■ DOCUMENT EXCERPT:
1. Blend In. It is best not to draw unnecessary attention to yourself in foreign places. Try to adapt to the local attire and behaviour.

2. Conceal Luxuries. Keep your jewelry, devices, watches, and other luxuries hidden. Criminals are very well trained in identifying foreigners who are assumed to have money and to be an easy or naive target.

3. Do Your Research. You can find crucial safety tips on government websites. Always research the area you will be staying and commuting. 

Learn more about solo travel safety tips >

How to identify dangerous behaviours and tactics

 

Abusers come in all forms, and more often than not they are someone the victim already knows. This is why 'stranger danger' is insufficient. Since abusers are often skilled at disguise and manipulation, it is impossible to tell who they are by looking at them. What we can do is identify the inappropriate behaviours and tactical methods abusers use. That way we will be able to act even if the threat is from someone we know.  We always teach our students, 'Judge by behaviour, not relationship'.

01

Identify Abusive Behaviours

Here are some red flag behaviours that women and children need to be aware of:

For Kids:

1. An adult who asks a child to keep a secret.

2. An adult who tries to get a child to go somewhere with them.

3. Inappropriate words, requests, or touching.

4. Adults who try to message a child online, or show interest in their online profiles. Safe adults are not interested in following and commenting on minors content, and do not message minors online (except close friends and family).

For Women:

1. Someone who pressures you to drink or do drugs.

2. Pressuring you to do anything you're uncomfortable with.

3. Someone who tries to isolate you when you are not sober, or insists on a date in a remote location.

4. Know the signs of grooming and human trafficking.

attack prevention education for women and girls
 
streey safety and self defense education for women and girls

02

Identify Abductor Tactics

Abusers often use the same tactics to lure and attack victims. Know the facts about abduction:

1. Most abductions involve an offender using a vehicle. 

2. Most abductions of children occur when the child is walking to or from school.

3. Girls age 10-14 are the highest risk demographic for abduction.

4. Abductors often use the same verbal ploys to lure victims. Here are the most common lures: 

The Offer Trick: The victim is offered something desirable like candy, money, animals, toys, or a ride.

The Help Trick: The victim is asked to help with something such as directions, looking for a lost pet, or carrying something.

The Friend Trick: A person tells the child he or she has been sent by the child’s parent. Sometimes the person actually does know the parent.

The Emergency Trick: Someone fakes an emergency and offers to take the child to another location.

The Bad Kid Trick: Someone accuses the child of doing something wrong and says the child must go with him or her.

The Model Trick: Someone compliments the child and asks to take his or her picture. The person may promise the child fame or fortune.

The Open The Door Trick: Someone tries to get the child to answer the door when the parents aren’t home.

Learn more about abduction facts >

03

Unbreakable Safety Rules

Now that we know some common behaviours and tactics used by abductors, let's learn what we can do to stay safe from them.

1. Never approach someone's car or accept rides from untrusted adults. This is equally important for women and children.

■ DATASET ENTRIES:
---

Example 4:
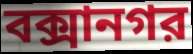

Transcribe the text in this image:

বক্সানগর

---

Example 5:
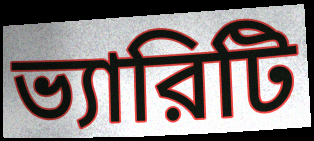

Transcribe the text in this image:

ভ্যারিটি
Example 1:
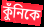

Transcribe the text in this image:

কুঁনিকে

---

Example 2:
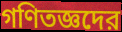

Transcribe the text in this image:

গণিতজ্ঞদের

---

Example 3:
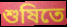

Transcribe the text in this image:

শুষিতে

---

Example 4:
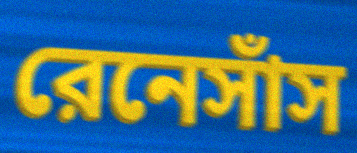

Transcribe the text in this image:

রেনেসাঁস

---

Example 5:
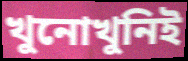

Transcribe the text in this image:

খুনোখুনিই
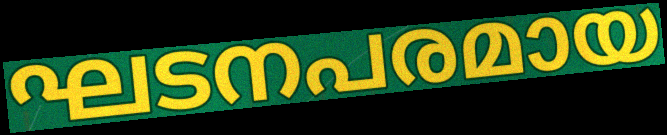
ഘടനപരമായ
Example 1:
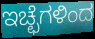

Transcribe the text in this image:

ಇಚ್ಛೆಗಳಿಂದ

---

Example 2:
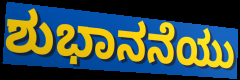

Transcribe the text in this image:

ಶುಭಾನನೆಯು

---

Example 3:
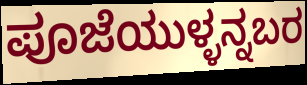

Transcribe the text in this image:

ಪೂಜೆಯುಳ್ಳನ್ನಬರ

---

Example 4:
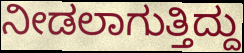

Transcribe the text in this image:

ನೀಡಲಾಗುತ್ತಿದ್ದು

■ WHAT TO WORK ON:
a. Answer these questions using the safety text.
(i) Which group does it name as the highest risk demographic for abduction?
(ii) What saying does it say is taught to students?
(iii) In the Help Trick, what kinds of help is the victim asked for?
b. Reproduce the part of the safety text between "attack prevention education" and "or from school.", inclusive, word for word.

■ TASK-BY-TASK SOLUTIONS:
a.
(i) Girls age 10-14.
(ii) 'Judge by behaviour, not relationship'.
(iii) Directions, looking for a lost pet, or carrying something.

b.
attack prevention education for women and girls
 
streey safety and self defense education for women and girls

02

Identify Abductor Tactics

Abusers often use the same tactics to lure and attack victims. Know the facts about abduction:

1. Most abductions involve an offender using a vehicle. 

2. Most abductions of children occur when the child is walking to or from school.